In its notice, the group says the federal agency failed to designate critical habitat for distinct humpback whale populations in Mexico, Central America, and the western North Pacific.
“The Fisheries Service’s failures deprive these imperiled species of important protections and put them at further risk of extinction,” the group says in its notice.
In October, the center sued the state of California claiming fishing lines, crab traps, buoys and other gear endangers whales and violates the Endangered Species Act.
Humpback whales also face trouble from collisions with boats and oil spills, and oil and gas extraction operations in the Pacific Ocean produce noise that can interfere with marine life. Collision with ships caused the deaths of 50 blue whales off the California coast between 2001 and 2010, according to a report from the National Marine Fisheries Service.
Turtle Island Restoration Network and the Wishtoyo Chumash Foundation joined the center in the notice. They say critical habitat designation is important for the survival of threatened and endangered species.
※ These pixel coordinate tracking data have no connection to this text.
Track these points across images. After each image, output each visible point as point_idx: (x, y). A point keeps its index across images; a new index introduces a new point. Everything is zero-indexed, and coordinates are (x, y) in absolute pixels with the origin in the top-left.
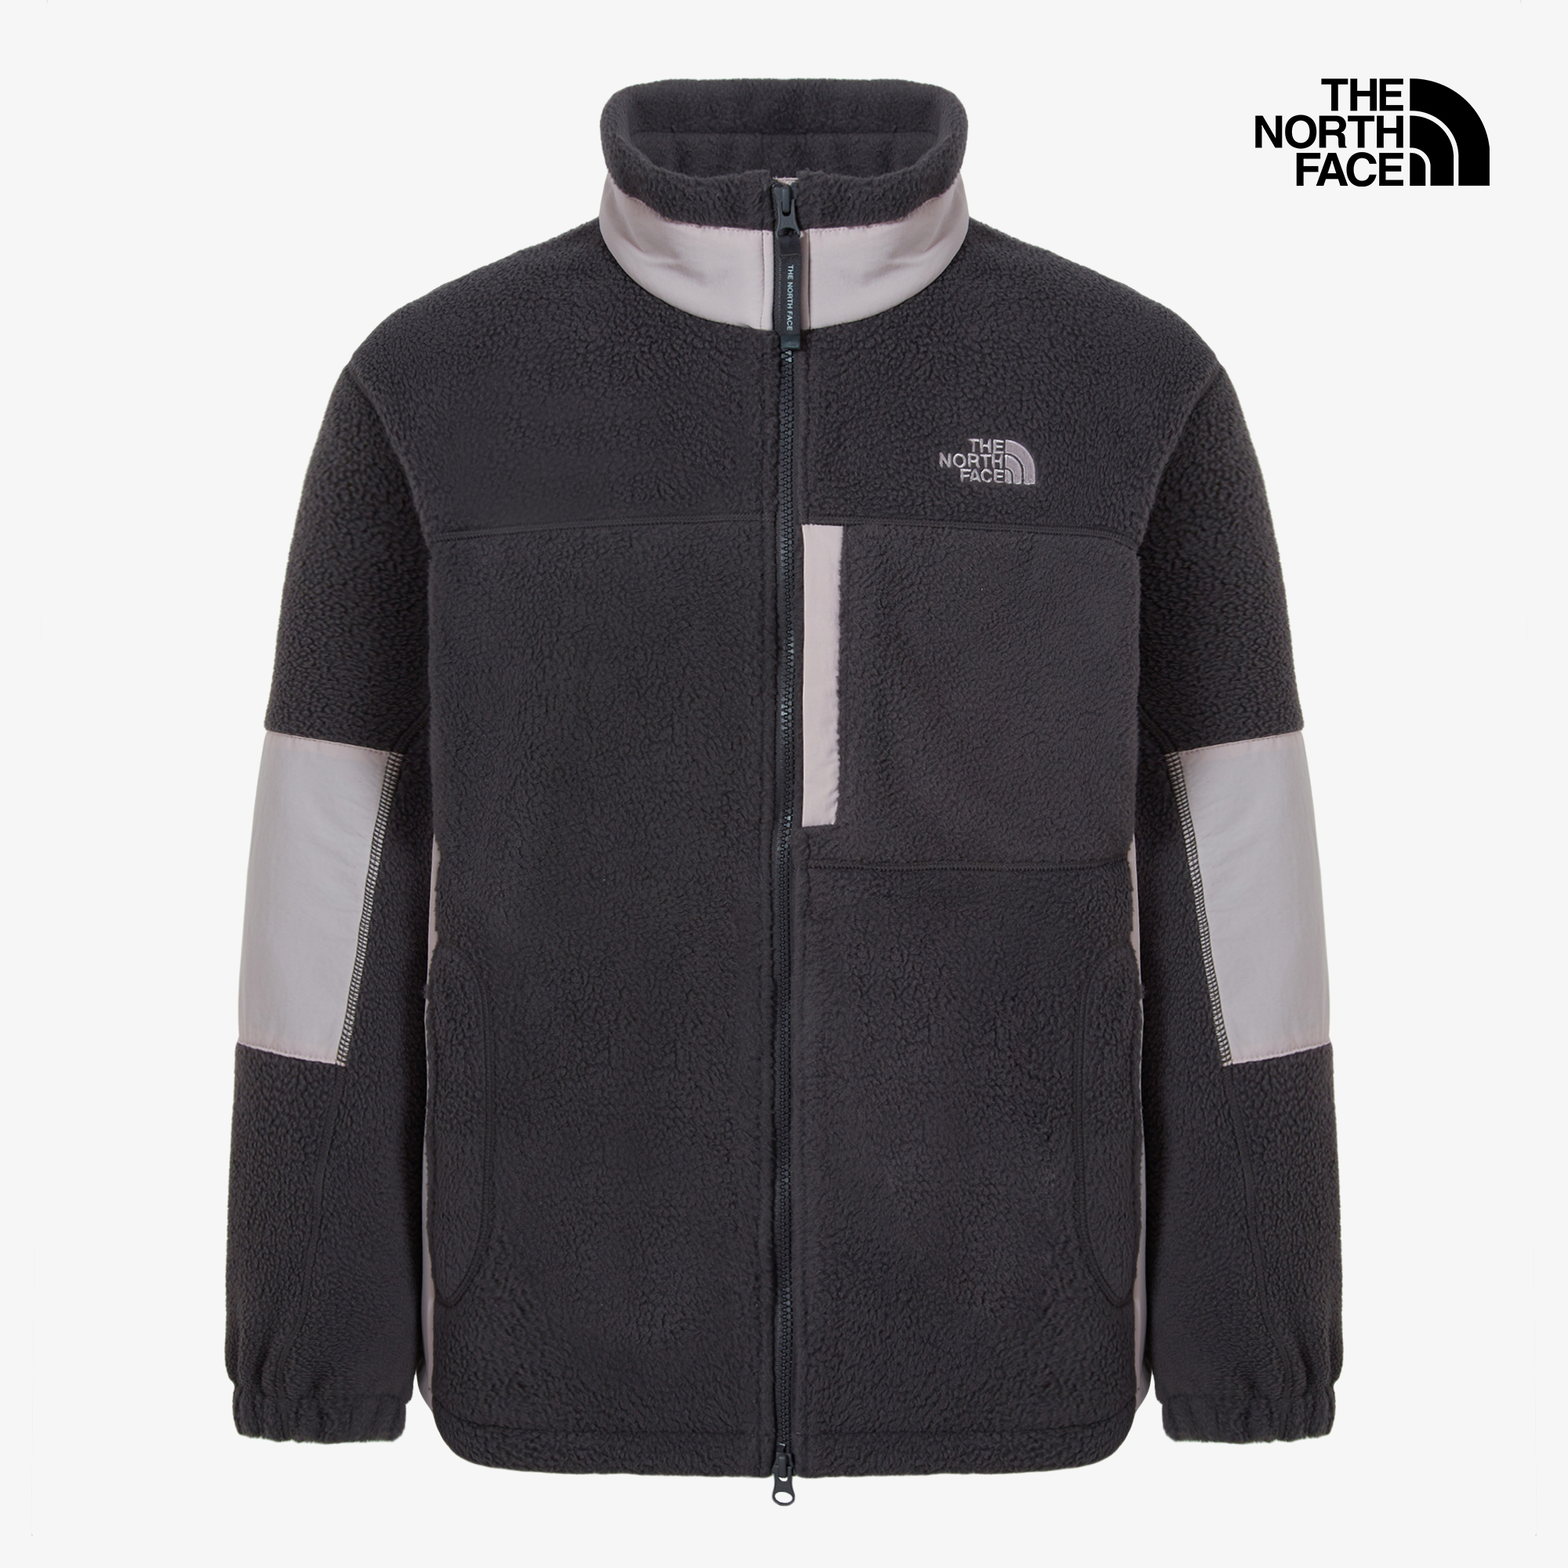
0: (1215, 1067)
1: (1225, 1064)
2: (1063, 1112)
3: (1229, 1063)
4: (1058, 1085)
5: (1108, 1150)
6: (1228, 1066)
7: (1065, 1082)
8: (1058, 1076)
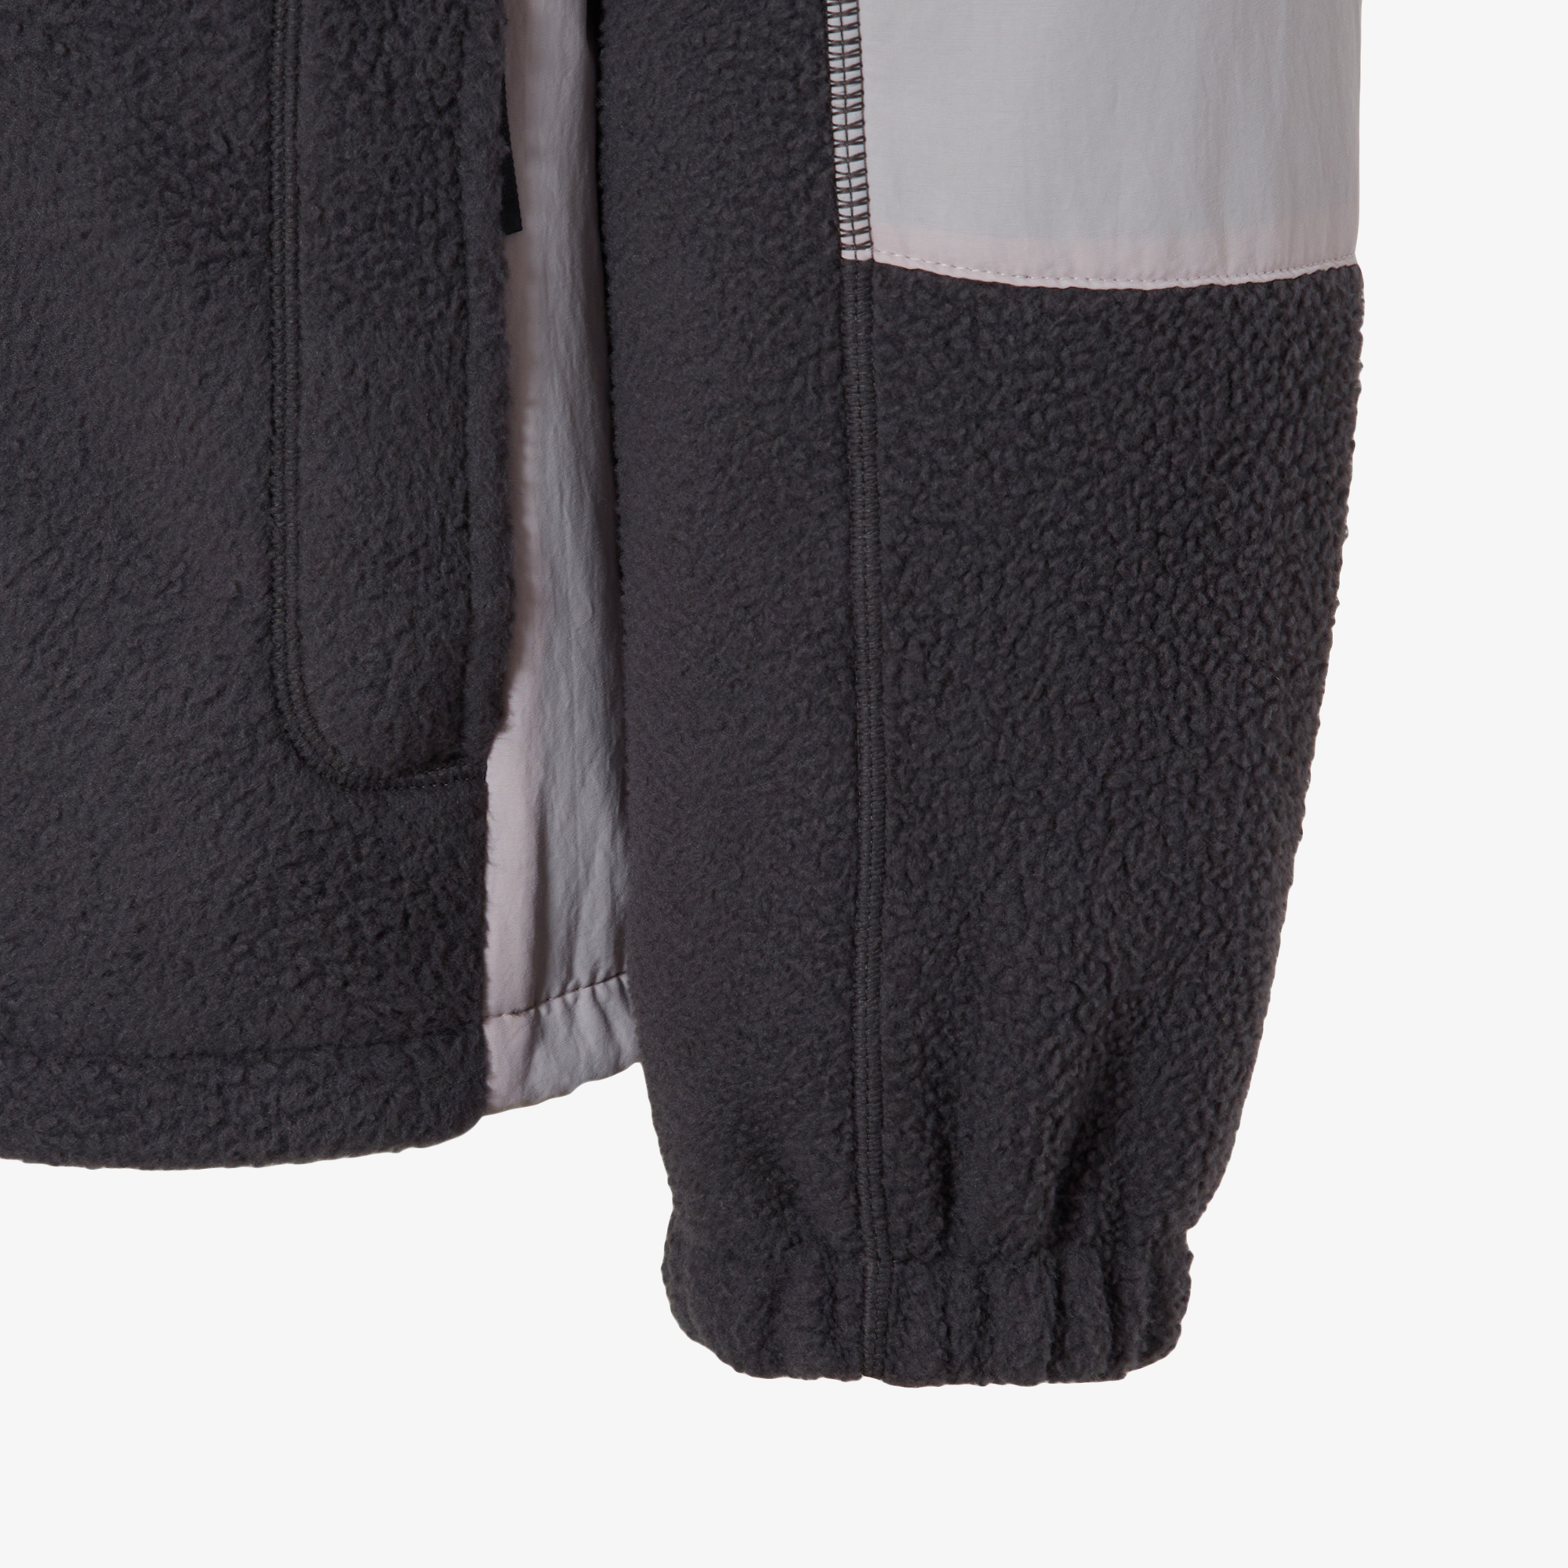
0: (811, 251)
1: (847, 255)
2: (237, 247)
3: (863, 255)
4: (224, 172)
5: (359, 371)
6: (856, 262)
7: (242, 165)
8: (221, 147)
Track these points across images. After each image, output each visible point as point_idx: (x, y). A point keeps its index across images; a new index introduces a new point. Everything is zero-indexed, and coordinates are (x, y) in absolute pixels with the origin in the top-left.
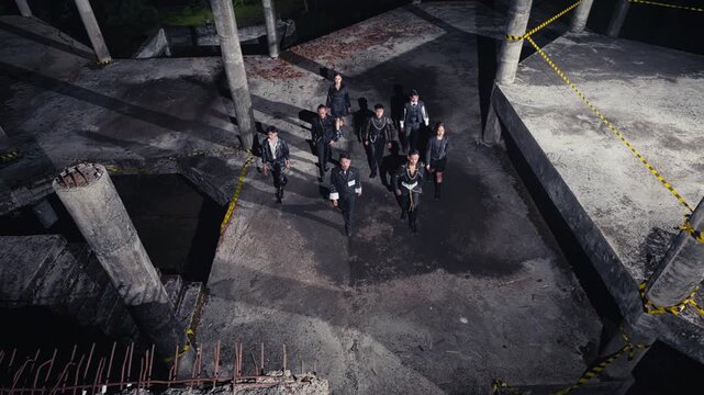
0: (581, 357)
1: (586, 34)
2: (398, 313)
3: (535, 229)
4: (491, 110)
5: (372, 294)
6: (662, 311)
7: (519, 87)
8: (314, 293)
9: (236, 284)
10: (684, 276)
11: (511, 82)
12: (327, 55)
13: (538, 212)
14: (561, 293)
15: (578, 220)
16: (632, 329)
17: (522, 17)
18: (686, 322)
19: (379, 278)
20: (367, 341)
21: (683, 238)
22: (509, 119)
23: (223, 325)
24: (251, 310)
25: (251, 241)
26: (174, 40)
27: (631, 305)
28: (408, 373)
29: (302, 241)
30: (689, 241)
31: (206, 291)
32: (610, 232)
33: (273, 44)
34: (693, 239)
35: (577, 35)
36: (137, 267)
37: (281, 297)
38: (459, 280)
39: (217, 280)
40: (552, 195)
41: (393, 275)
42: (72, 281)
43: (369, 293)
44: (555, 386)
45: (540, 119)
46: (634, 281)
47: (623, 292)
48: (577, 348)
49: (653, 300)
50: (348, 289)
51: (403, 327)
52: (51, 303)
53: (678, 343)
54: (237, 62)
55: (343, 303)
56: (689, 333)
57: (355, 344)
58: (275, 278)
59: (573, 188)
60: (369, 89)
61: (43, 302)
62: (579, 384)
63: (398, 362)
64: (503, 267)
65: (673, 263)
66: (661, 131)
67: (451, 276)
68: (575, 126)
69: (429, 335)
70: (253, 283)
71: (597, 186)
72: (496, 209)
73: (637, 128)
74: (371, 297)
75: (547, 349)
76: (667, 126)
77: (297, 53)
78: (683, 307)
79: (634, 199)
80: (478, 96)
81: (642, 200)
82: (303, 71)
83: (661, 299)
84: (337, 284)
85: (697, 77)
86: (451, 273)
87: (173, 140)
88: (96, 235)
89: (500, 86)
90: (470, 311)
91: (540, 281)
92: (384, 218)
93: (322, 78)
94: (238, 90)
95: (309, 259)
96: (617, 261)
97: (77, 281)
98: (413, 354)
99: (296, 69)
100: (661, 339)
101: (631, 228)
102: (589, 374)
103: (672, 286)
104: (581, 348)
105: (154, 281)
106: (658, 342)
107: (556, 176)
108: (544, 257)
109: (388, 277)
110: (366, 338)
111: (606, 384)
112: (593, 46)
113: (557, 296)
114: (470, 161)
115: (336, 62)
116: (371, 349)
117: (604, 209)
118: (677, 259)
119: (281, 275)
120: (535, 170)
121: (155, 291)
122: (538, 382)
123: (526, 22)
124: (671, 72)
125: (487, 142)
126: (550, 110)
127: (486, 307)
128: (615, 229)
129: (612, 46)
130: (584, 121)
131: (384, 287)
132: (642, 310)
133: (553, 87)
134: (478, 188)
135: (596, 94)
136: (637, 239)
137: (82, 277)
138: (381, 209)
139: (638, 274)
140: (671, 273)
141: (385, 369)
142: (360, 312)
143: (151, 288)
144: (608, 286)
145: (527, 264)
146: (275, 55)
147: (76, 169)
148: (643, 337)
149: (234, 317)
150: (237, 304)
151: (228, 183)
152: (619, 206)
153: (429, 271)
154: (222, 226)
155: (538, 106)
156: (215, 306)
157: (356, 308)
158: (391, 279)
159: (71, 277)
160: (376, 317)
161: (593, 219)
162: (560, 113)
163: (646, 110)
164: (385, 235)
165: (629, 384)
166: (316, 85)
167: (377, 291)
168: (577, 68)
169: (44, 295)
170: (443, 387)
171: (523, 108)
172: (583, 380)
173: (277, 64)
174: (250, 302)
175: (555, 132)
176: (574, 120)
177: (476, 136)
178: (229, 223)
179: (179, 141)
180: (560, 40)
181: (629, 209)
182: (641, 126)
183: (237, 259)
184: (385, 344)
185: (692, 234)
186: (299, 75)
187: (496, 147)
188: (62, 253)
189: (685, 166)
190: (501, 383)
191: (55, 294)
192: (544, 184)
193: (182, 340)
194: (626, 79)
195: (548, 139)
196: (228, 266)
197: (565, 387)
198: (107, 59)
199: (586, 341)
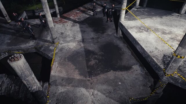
0: (150, 89)
1: (139, 7)
2: (103, 83)
3: (134, 57)
4: (119, 28)
5: (95, 79)
6: (169, 75)
7: (125, 21)
8: (80, 81)
9: (58, 81)
10: (174, 66)
11: (123, 20)
12: (73, 16)
13: (133, 53)
14: (143, 73)
15: (145, 54)
16: (162, 80)
17: (125, 4)
18: (175, 77)
19: (96, 75)
20: (96, 92)
21: (174, 57)
22: (124, 30)
23: (56, 93)
24: (63, 88)
25: (60, 69)
26: (28, 14)
27: (162, 75)
28: (108, 99)
29: (74, 67)
30: (175, 58)
31: (49, 84)
32: (154, 57)
33: (58, 14)
34: (176, 57)
35: (137, 7)
36: (34, 82)
37: (71, 83)
38: (117, 73)
39: (52, 81)
40: (138, 49)
41: (100, 73)
42: (11, 87)
43: (94, 79)
44: (145, 97)
45: (132, 29)
46: (162, 69)
47: (159, 71)
48: (148, 86)
49: (167, 73)
50: (88, 79)
51: (105, 87)
52: (5, 94)
53: (174, 82)
54: (50, 20)
55: (88, 83)
56: (176, 80)
57: (93, 93)
58: (68, 78)
59: (143, 46)
60: (86, 24)
61: (3, 94)
62: (150, 96)
63: (105, 97)
64: (127, 68)
65: (172, 63)
66: (161, 30)
67: (115, 72)
68: (141, 31)
69: (112, 88)
70: (62, 80)
71: (149, 45)
72: (123, 53)
73: (155, 30)
74: (95, 80)
75: (141, 88)
76: (162, 29)
77: (65, 16)
78: (174, 74)
79: (158, 48)
80: (114, 24)
81: (160, 48)
82: (67, 21)
83: (169, 72)
84: (85, 78)
85: (167, 16)
86: (114, 71)
87: (33, 43)
88: (22, 74)
89: (121, 22)
90: (121, 81)
91: (137, 71)
92: (95, 59)
93: (73, 22)
94: (51, 28)
95: (77, 72)
96: (157, 64)
97: (12, 87)
98: (109, 94)
99: (65, 20)
100: (170, 82)
101: (159, 55)
102: (152, 93)
103: (172, 69)
104: (149, 86)
105: (38, 84)
106: (168, 83)
107: (138, 44)
108: (137, 64)
109: (99, 74)
110: (95, 91)
111: (156, 95)
112: (142, 10)
113: (142, 74)
114: (115, 41)
115: (75, 18)
116: (97, 94)
117: (152, 51)
118: (172, 62)
119: (70, 77)
120: (132, 42)
121: (39, 87)
122: (140, 97)
123: (126, 5)
124: (161, 15)
125: (118, 36)
126: (134, 27)
127: (125, 79)
128: (155, 56)
129: (146, 10)
130: (143, 29)
131: (98, 77)
132: (164, 75)
133: (134, 21)
134: (118, 48)
135: (144, 22)
136: (160, 58)
137: (13, 85)
138: (94, 56)
139: (162, 67)
140: (171, 66)
141: (102, 99)
142: (93, 84)
143: (38, 87)
144: (155, 70)
145: (133, 67)
146: (59, 17)
147: (14, 56)
148: (165, 82)
149: (59, 90)
150: (59, 87)
151: (51, 53)
152: (155, 50)
153: (109, 71)
154: (51, 65)
155: (131, 26)
156: (53, 88)
157: (91, 84)
158: (99, 75)
159: (10, 86)
160: (97, 85)
161: (149, 54)
162: (137, 27)
163: (157, 25)
164: (96, 63)
165: (162, 94)
166: (71, 24)
167: (96, 78)
168: (139, 16)
169: (3, 92)
170: (117, 101)
171: (127, 27)
172: (151, 95)
173: (60, 19)
174: (62, 86)
175: (136, 33)
176: (141, 29)
177: (115, 35)
178: (53, 64)
179: (35, 43)
180: (133, 9)
181: (157, 50)
182: (156, 29)
183: (57, 74)
184: (100, 92)
185: (176, 56)
186: (66, 22)
187: (121, 37)
188: (6, 79)
189: (168, 39)
190: (131, 98)
191: (6, 91)
192: (136, 46)
193: (47, 99)
194: (151, 18)
195: (135, 34)
196: (55, 76)
197: (147, 97)
198: (10, 21)
199: (150, 84)
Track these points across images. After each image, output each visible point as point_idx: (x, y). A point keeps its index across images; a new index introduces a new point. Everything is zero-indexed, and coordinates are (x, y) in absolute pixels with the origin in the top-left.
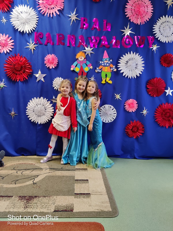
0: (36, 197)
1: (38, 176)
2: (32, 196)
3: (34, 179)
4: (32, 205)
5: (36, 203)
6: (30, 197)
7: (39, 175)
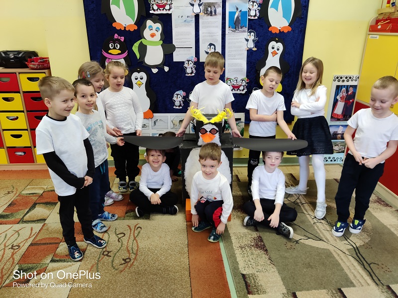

In 2016, the federal government listed several population segments of the humpback whale as either endangered or threatened. At the time, the Fishery Services said critical habitat was not determinable.
“Over one year later, the Fisheries Service still has not designated critical habitat” for the humpback whale populations, the groups say.
A National Oceanic and Atmospheric Administration representative said the agency does not comment on pending litigation.